The hard thing is that I actually like Husband. There are lots of things I love and value about him. Maybe we should just be good friends. That way we'd have less at stake with each other, I'd have the distance to protect my mental and emotional health from his lying, and he'd probably have no reason to lie to me. I wouldn't have to worry about sex (because frankly, sex with Husband when I can't get to intimacy is fine at best, but often echoes with emptiness which is painful when compared to how I know sex with him used to be.)

So we did talk about all of this last night. And we're going back to therapy. He to his sex-addiction group, and us to couples therapy with a sex-addiction specialist. And he still goes to SA and OA meetings (although many by phone now.)

I'm willing to keep trying because at the bottom of this, Husband is a wonderful person - smart, funny, creative, gentle, compassionate, thoughtful, a fantastic, loving dad. He's fucked up by his fear, and I know it.

But I'm not willing to continue trying if I don't see progress.
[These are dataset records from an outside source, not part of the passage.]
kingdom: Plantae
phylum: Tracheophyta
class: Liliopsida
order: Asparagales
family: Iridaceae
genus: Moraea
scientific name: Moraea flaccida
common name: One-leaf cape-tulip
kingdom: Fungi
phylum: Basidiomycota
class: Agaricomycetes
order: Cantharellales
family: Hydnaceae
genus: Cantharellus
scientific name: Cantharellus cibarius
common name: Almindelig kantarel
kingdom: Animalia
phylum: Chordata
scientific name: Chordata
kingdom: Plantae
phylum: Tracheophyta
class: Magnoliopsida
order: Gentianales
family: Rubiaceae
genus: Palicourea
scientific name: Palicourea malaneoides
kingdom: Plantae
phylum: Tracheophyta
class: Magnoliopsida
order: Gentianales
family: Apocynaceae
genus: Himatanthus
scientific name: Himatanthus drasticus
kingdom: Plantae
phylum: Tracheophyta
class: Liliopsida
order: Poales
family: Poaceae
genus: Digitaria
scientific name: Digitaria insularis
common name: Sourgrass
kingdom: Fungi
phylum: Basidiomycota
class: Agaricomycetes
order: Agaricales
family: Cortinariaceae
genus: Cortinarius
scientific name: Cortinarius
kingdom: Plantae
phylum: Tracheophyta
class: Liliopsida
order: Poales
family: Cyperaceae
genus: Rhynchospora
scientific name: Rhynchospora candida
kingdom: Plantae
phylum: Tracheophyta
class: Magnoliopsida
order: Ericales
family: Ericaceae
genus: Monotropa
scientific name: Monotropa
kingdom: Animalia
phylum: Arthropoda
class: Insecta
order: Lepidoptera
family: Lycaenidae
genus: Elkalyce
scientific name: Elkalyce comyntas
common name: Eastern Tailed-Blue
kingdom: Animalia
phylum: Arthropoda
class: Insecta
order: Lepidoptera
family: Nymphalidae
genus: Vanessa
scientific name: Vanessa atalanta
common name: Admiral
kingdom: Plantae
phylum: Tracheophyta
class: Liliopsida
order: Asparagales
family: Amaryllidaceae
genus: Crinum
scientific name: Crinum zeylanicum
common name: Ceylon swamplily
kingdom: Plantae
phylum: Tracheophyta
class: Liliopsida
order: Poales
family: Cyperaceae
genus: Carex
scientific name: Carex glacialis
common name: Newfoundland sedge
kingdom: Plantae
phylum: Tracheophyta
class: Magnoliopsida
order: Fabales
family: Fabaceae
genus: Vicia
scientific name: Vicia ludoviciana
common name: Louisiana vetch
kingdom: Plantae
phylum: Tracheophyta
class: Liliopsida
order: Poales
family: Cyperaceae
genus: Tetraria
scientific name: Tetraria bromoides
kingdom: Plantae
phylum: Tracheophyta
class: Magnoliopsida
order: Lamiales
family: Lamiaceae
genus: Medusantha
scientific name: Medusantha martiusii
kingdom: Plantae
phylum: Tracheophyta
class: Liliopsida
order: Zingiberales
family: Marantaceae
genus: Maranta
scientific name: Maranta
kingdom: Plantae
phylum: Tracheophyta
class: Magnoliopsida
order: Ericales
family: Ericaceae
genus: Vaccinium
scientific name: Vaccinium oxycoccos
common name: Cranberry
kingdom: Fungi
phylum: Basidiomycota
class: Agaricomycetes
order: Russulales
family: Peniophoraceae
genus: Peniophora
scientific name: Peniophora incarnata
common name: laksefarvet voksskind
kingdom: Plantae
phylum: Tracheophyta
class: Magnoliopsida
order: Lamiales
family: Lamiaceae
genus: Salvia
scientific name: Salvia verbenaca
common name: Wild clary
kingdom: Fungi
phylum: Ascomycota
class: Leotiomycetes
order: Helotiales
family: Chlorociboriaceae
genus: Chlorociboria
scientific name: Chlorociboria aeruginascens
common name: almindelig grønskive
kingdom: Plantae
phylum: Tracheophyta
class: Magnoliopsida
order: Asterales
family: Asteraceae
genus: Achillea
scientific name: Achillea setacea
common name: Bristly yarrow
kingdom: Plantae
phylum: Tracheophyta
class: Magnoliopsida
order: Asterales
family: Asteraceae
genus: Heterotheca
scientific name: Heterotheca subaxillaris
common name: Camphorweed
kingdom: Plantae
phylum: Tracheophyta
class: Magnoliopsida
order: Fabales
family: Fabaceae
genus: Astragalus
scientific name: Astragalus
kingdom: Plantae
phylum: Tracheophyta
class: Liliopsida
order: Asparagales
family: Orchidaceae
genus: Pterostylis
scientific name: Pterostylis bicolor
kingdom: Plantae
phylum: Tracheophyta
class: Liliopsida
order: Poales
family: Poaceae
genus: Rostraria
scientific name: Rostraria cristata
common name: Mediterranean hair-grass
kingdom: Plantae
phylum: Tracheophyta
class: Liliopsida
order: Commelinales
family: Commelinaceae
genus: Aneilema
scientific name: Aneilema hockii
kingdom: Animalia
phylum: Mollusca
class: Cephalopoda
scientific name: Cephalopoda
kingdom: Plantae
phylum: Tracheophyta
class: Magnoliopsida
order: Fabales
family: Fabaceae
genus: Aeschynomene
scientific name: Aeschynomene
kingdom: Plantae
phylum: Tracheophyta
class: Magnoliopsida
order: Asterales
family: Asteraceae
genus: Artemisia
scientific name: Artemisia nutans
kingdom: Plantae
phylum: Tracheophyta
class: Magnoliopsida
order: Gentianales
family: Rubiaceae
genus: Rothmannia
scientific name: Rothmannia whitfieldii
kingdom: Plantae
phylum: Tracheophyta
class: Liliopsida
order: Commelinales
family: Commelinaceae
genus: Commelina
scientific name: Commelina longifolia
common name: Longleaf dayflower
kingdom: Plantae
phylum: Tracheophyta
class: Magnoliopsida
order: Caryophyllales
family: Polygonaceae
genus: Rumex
He needs to become willing to "get in trouble" with me and see where that goes, or I'm going to have to figure out a plan B.

Because this is my promise to myself: I will not stay in a relationship with someone who isn't capable of being truthful.

This is a hard one, since because of our history there is little room in my mind or tolerance in my heart for even little white lies that many couples use to smooth out the sometimes dangerous, frightening and rocky road of a long-term relationship. But complete integrity around truthfulness is what I need to feel safe in this relationship. I don't expect perfect, but expect him to have the courage to choose to respond to his fear differently, and to call himself out when he makes a mistake, rather than to feel relieved that he escaped his mother's wrath, and satisfied by that. Our willingness to have courage in the face of fear will create a path toward restored trust.

I still believe there's hope, because Husband's willing to dive in and work this issue head-on. And I have work to do, too, because right now I can feel that I'm very disengaged.

And I know we can only make progress if we're both willing.

"Courage is not the absence of fear, but rather the judgment that something else is more important than one's fear. The timid presume it is lack of fear that allows the brave to act when the timid do not. But to take action when one is not afraid is easy. To refrain when afraid is also easy. To take action regardless of fear is brave."
— Ambrose Hollingworth Redmoon, from No Peaceful Warriors!